◆ Your objective
Report how many lines of the listing below contain the string "between", counting only matches in the same case. Give the number alone.

◆ Task data
··········
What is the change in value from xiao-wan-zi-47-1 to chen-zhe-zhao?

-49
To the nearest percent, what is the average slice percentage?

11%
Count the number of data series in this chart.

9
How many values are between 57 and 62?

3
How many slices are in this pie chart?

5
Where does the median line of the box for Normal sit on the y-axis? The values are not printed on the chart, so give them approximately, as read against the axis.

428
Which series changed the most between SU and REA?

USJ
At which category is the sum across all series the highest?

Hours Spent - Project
··········
◆ Exercise answer
2